■ Required actions ■
[1] List every gear ratio mentioned in the forum thread about the rear end carrier, which appears before the data.
[2] Write the next part of the rear end forum thread that comes before the data, starting after its last line.

■ Reading passage ■
╭──

# once again, rear end...



## PONTIACBEN (May 6, 2006)

So tax return time is coming, and since i cant seem to find a complete used rear end,and i will have some extra $$$, i have started to look at new problem is, im not sure what carriers are going to work with my rear. None of the catalogs i have or websites i have visited specify that a particular carrier will work for B O P rear ends. Just 10 or 12 bolt chevy.
So back for your help i come. Surely someone else has replaced the stock 256 geared open carrier on a 69 with a brand new posi carrier and 323 or 355 gears. Any help with part #s or good websites or catalogs would be GREATLY appreciated!!!


----------



## 05GTO (Oct 6, 2004)

╰──

■ Input data ■
╭──

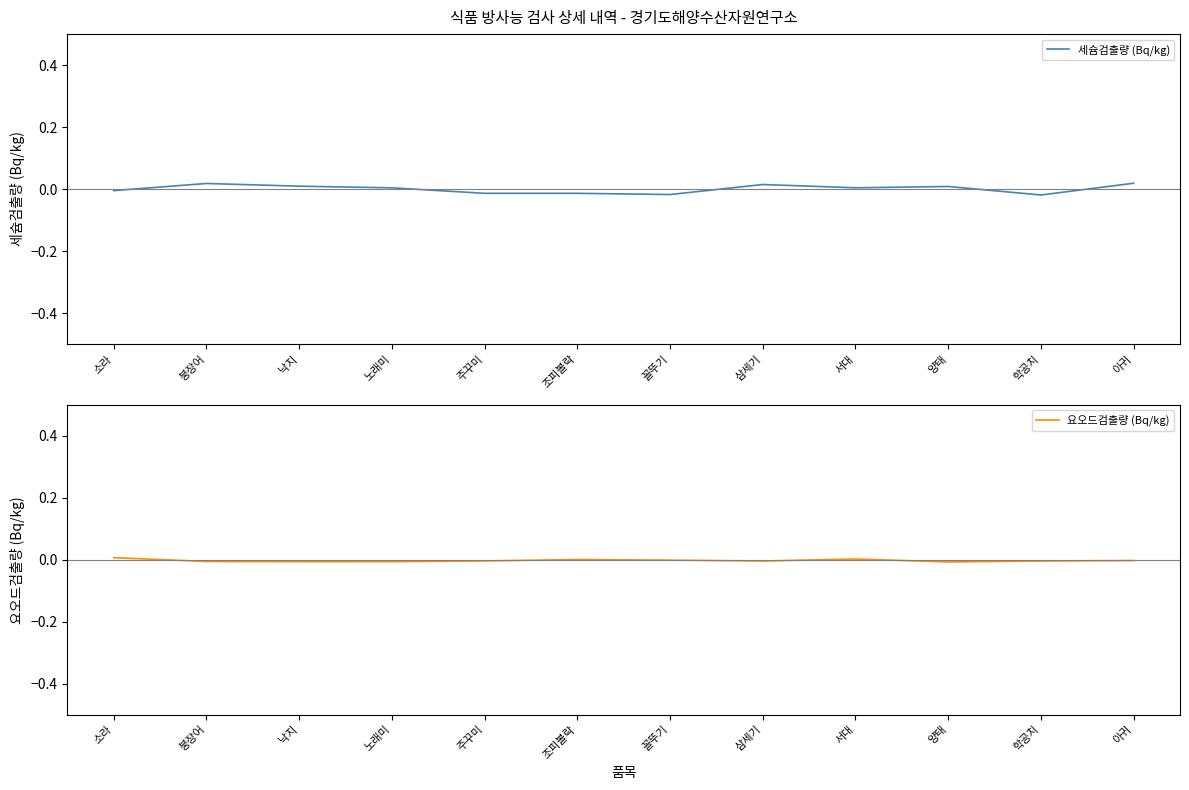

Which has a higher value, 붕장어 or 조피볼락?

붕장어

╰──

■ Answers for the exercise ■
[1] 256, 323, 355

[2]
My 67 has a tpe c 12 bolt that was rebuilt last year, I purchased the ring and pinion and posi gears from these guys, 

Randy's Ring & Pinion

You should be able to convert your 10 bolt open differential to a 3.55 posi.


----------



## Rukee (Feb 8, 2007)

You should be able to call someone like Jeg`s or Summit and they should be able to fix you right up with a limited slip or posi carrier and whatever gear ratio you want. I know Summit has whole axle assemblies too, you`ll have to call and ask if they`ll fit your application.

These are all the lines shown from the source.